Consider the following:
• As Halladay spoke, the Phillies were 28-29 after losing four straight games. > Hours later, they lost again to the Los Angeles Dodgers. They haven’t been below .500 this deep into the season since 2007, according to STATS LLC.
• The Phillies hold two distinctions in the National League East to which no team aspires: worst record and oldest roster.
• Second baseman Chase Utley and first baseman Ryan Howard, cornerstones of the Phillies’ active streak of five straight division titles, have not played in the majors this season because of injuries.
• Left-hander Cole Hamels and center fielder Shane Victorino, two more mainstays who won World Series rings in 2008, will be eligible for free agency at season’s end. Neither appears close to signing an extension.
• One member of the 2008 core who is signed to a long-term contract — shortstop Jimmy Rollins — is having the worst season of his career: a meager .641 OPS and three home runs in 55 games. His three-year, $33 million deal — which includes a 2015 vesting option — looks like a mistake.
• Even with 31 combined starts by Halladay, Hamels and Cliff Lee, the Phillies’ pitching has been mediocre overall. The team entered Wednesday with a 3.79 ERA — three-quarters of a run higher than last season and seventh in the National League.
• The offense has been ordinary, too. Only three regulars have produced above the league average this season, according to OPS-plus: Carlos Ruiz, Hunter Pence and Juan Pierre.
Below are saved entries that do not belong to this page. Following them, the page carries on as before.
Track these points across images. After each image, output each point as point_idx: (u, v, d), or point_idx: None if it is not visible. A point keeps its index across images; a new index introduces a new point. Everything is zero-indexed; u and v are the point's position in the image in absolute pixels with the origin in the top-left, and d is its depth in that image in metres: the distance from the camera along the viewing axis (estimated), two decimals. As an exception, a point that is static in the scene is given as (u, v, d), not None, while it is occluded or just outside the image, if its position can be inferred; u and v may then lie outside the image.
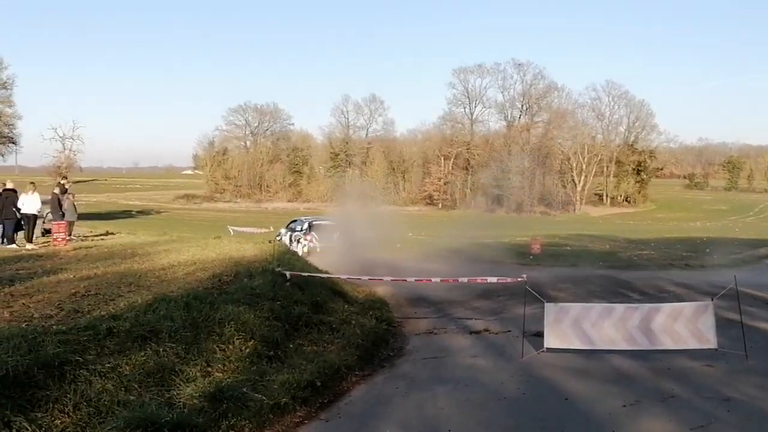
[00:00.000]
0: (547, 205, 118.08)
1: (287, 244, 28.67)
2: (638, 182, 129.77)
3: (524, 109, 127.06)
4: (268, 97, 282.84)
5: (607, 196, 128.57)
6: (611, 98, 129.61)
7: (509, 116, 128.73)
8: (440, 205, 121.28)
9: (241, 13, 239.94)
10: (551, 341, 11.26)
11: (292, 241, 30.12)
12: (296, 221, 33.33)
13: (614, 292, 20.03)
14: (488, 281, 14.75)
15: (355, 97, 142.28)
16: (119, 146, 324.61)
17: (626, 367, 10.74)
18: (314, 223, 31.61)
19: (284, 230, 33.24)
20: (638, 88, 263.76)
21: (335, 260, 21.84)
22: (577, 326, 11.17)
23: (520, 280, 12.38)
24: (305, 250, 27.44)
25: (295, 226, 32.29)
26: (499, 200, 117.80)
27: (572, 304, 12.35)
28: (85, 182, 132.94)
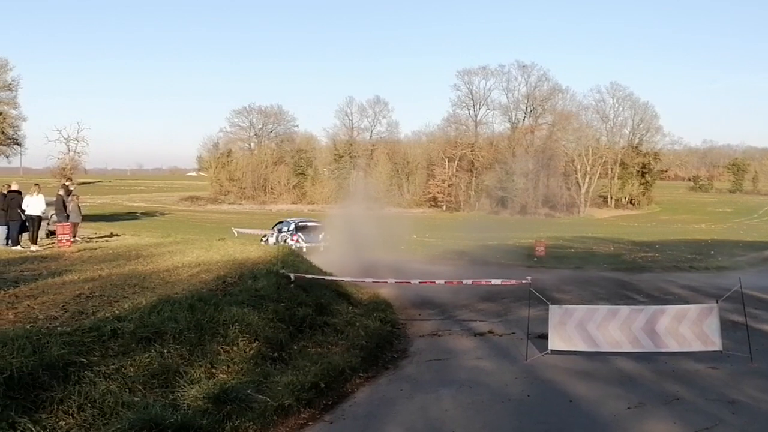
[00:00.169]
0: (551, 207, 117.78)
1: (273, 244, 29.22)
2: (643, 184, 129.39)
3: (528, 111, 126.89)
4: (272, 99, 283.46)
5: (611, 198, 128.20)
6: (616, 100, 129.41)
7: (513, 118, 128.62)
8: (444, 207, 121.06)
9: (245, 15, 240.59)
10: (556, 343, 11.26)
11: (278, 241, 31.12)
12: (282, 223, 35.01)
13: (619, 294, 20.02)
14: (492, 283, 14.74)
15: (359, 98, 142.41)
16: (124, 148, 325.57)
17: (631, 369, 10.73)
18: (300, 224, 33.50)
19: (270, 231, 34.52)
20: (643, 90, 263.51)
21: (338, 261, 21.83)
22: (581, 328, 11.16)
23: (524, 282, 12.36)
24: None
25: (281, 227, 33.81)
26: (503, 202, 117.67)
27: (577, 306, 12.36)
28: (89, 184, 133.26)
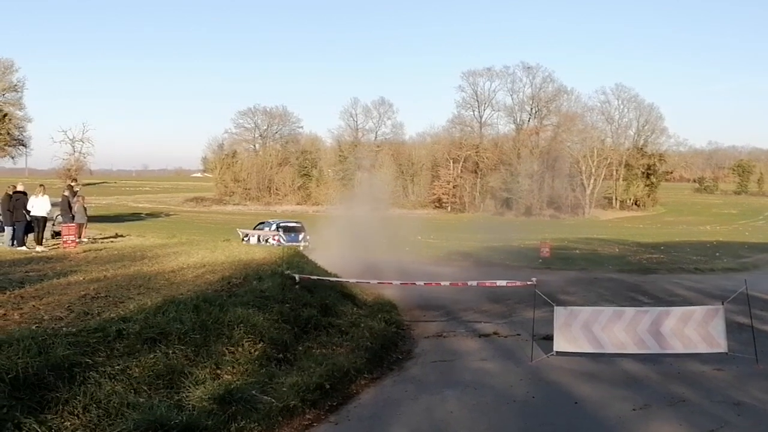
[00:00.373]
0: (556, 208, 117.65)
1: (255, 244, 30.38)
2: (648, 186, 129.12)
3: (533, 112, 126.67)
4: (277, 100, 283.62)
5: (616, 199, 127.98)
6: (621, 101, 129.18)
7: (518, 119, 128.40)
8: (449, 208, 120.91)
9: (250, 16, 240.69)
10: (561, 345, 11.25)
11: (260, 240, 32.69)
12: (264, 223, 36.98)
13: (624, 295, 20.01)
14: (497, 285, 14.71)
15: (364, 100, 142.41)
16: (129, 149, 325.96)
17: (636, 370, 10.72)
18: (282, 225, 35.50)
19: (252, 231, 35.92)
20: (648, 91, 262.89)
21: (342, 262, 21.83)
22: (586, 330, 11.15)
23: (529, 283, 12.35)
24: None
25: (263, 227, 35.67)
26: (508, 203, 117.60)
27: (582, 307, 12.36)
28: (94, 185, 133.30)
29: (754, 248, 43.02)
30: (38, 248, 20.45)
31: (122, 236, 28.30)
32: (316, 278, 15.60)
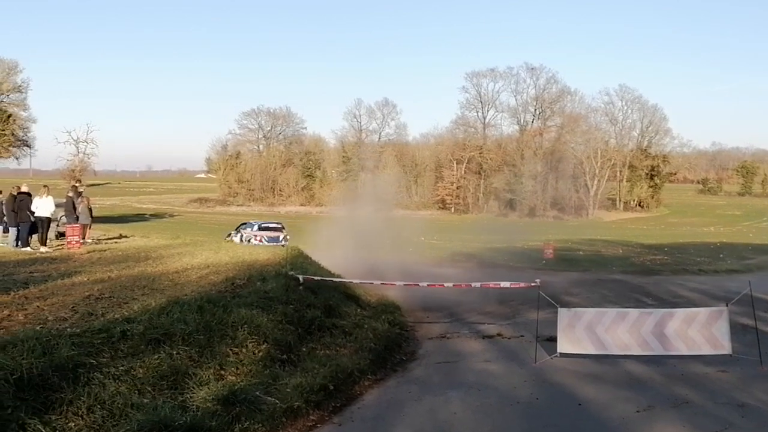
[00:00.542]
0: (560, 209, 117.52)
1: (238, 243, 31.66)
2: (651, 187, 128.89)
3: (537, 113, 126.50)
4: (280, 100, 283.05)
5: (620, 200, 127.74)
6: (624, 102, 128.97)
7: (522, 120, 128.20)
8: (453, 209, 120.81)
9: (253, 16, 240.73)
10: (564, 346, 11.25)
11: (242, 240, 33.92)
12: (246, 224, 38.75)
13: (628, 297, 20.00)
14: (501, 286, 14.71)
15: (367, 101, 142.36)
16: (133, 150, 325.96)
17: (640, 372, 10.71)
18: (263, 225, 37.62)
19: (234, 232, 37.68)
20: (651, 92, 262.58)
21: (345, 263, 21.83)
22: (590, 331, 11.14)
23: (533, 285, 12.35)
24: None
25: (245, 228, 37.40)
26: (511, 205, 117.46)
27: (586, 309, 12.35)
28: (99, 185, 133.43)
29: (758, 250, 42.97)
30: (42, 249, 20.47)
31: (126, 237, 28.32)
32: (319, 279, 15.61)
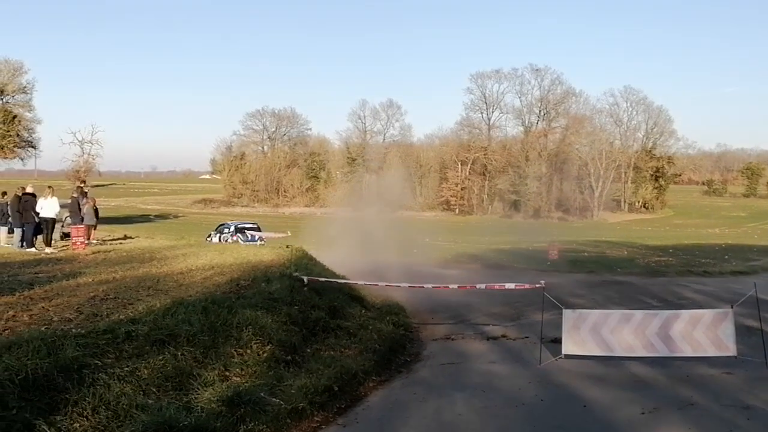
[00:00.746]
0: (564, 211, 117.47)
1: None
2: (656, 188, 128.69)
3: (542, 114, 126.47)
4: (285, 102, 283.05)
5: (624, 202, 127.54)
6: (629, 104, 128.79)
7: (527, 122, 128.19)
8: (457, 210, 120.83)
9: (258, 18, 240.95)
10: (569, 348, 11.23)
11: (221, 241, 35.31)
12: (224, 225, 40.40)
13: (632, 298, 19.94)
14: (506, 287, 14.69)
15: (372, 102, 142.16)
16: (138, 151, 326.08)
17: (645, 374, 10.68)
18: (239, 226, 39.01)
19: (214, 232, 39.40)
20: (656, 93, 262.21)
21: (350, 264, 21.83)
22: (595, 333, 11.13)
23: (537, 286, 12.33)
24: None
25: (223, 229, 39.11)
26: (516, 206, 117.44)
27: (590, 310, 12.33)
28: (103, 186, 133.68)
29: (763, 251, 42.81)
30: (47, 250, 20.51)
31: (131, 238, 28.35)
32: (324, 280, 15.61)
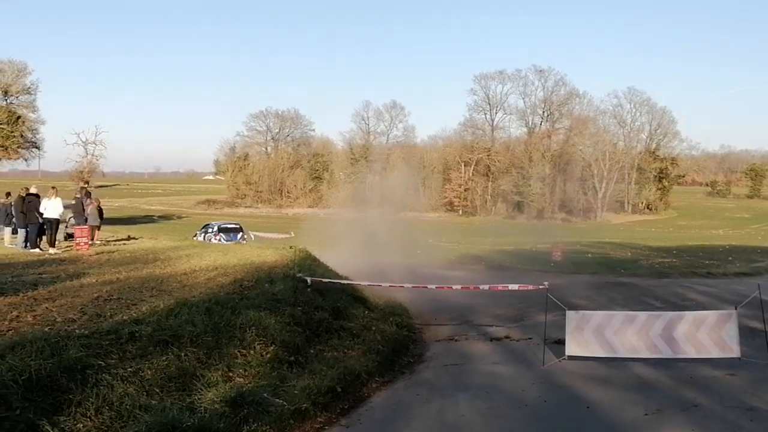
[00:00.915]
0: (568, 212, 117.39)
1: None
2: (660, 189, 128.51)
3: (545, 115, 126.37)
4: (289, 103, 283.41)
5: (628, 203, 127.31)
6: (633, 105, 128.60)
7: (530, 123, 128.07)
8: (460, 211, 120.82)
9: (262, 19, 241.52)
10: (573, 349, 11.22)
11: (205, 240, 36.34)
12: (208, 225, 42.01)
13: (636, 299, 19.91)
14: (509, 288, 14.69)
15: (375, 103, 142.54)
16: (141, 151, 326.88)
17: (648, 375, 10.67)
18: (222, 226, 40.54)
19: (199, 231, 41.17)
20: (660, 95, 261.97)
21: (353, 265, 21.83)
22: (598, 334, 11.11)
23: (541, 287, 12.33)
24: None
25: (207, 228, 40.63)
26: (519, 207, 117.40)
27: (594, 311, 12.30)
28: (107, 187, 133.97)
29: (766, 252, 42.74)
30: (51, 250, 20.52)
31: (134, 238, 28.40)
32: (327, 281, 15.61)
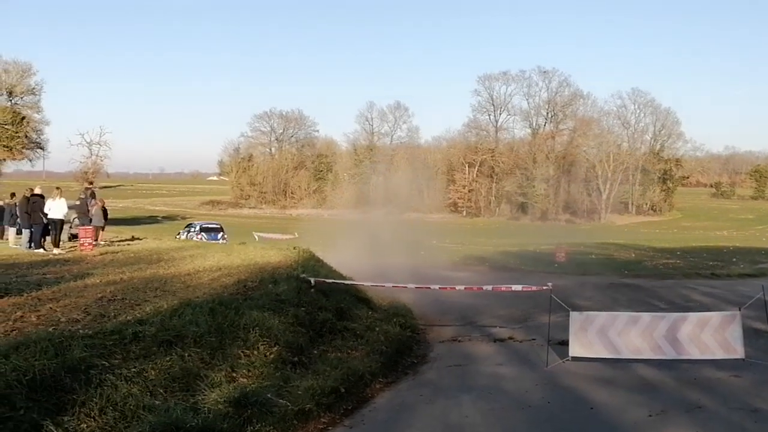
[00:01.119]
0: (572, 213, 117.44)
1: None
2: (664, 191, 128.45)
3: (549, 116, 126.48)
4: (293, 103, 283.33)
5: (632, 204, 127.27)
6: (637, 106, 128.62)
7: (534, 124, 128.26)
8: (464, 212, 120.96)
9: (266, 19, 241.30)
10: (576, 350, 11.20)
11: (187, 238, 37.79)
12: (191, 225, 44.33)
13: (640, 300, 19.87)
14: (513, 289, 14.68)
15: (379, 104, 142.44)
16: (146, 152, 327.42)
17: (652, 376, 10.64)
18: (204, 226, 42.74)
19: (182, 231, 43.15)
20: (664, 96, 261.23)
21: (357, 265, 21.83)
22: (602, 335, 11.09)
23: (545, 288, 12.31)
24: None
25: (190, 228, 42.86)
26: (523, 208, 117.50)
27: (598, 312, 12.27)
28: (111, 188, 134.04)
29: (771, 254, 42.68)
30: (55, 251, 20.58)
31: (138, 239, 28.46)
32: (331, 282, 15.62)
Does that match the profile of a World Series winner?
Halladay knows what a championship-caliber team looks like, because he played on one in each of his first two seasons with the Phillies. In 2010, he won the Cy Young and no-hit the Reds in his postseason debut. But the Giants — one of the unlikeliest champions in recent memory — defeated Halladay in Game 1 of the National League Championship Series, and the Phillies fell in six games. Last year, Halladay’s close friend Chris Carpenter beat him, 1-0, in the division series winner-take-all Game 5.
Halladay is 3-2 in five postseason starts, with a 2.37 ERA that is even better than his sterling regular-season mark. He absolutely has lived up to the expectations placed on him when the Phillies parted with three top prospects to acquire him. But he’s never pitched in a World Series game, and I’m beginning to doubt he ever will. The Phillies are at the bottom of a division led by the Washington Nationals — who are younger, hungrier, and (most importantly) have the lowest team ERA in baseball.
Maybe the Phillies are going to shock us. Maybe Utley and Howard will mash in the second half. Maybe Halladay will return to his old, dominant self — instead of the tired pitcher who so far this season had surrendered his highest WHIP in five years. There is some precedent for a comeback: The Phillies, with many of the same players, were under .500 in July before winning the division in 2007. But let’s be honest. That is unlikely to happen again.
The Phillies used to be exceptional in just about every way — talent and grit, cohesion and competitiveness, power arms and power bats. That is the team Halladay looked at longingly from the other side of the border, the team from which he accepted a discounted deal so more stars could join. But now that team is gone, even if many of the names remain.
The Best Rotation in Baseball is no more. The Best Lineup in Baseball left town long before that. Roy Halladay is probably destined for the list of the greatest pitchers who never won a ring. And that’s a shame.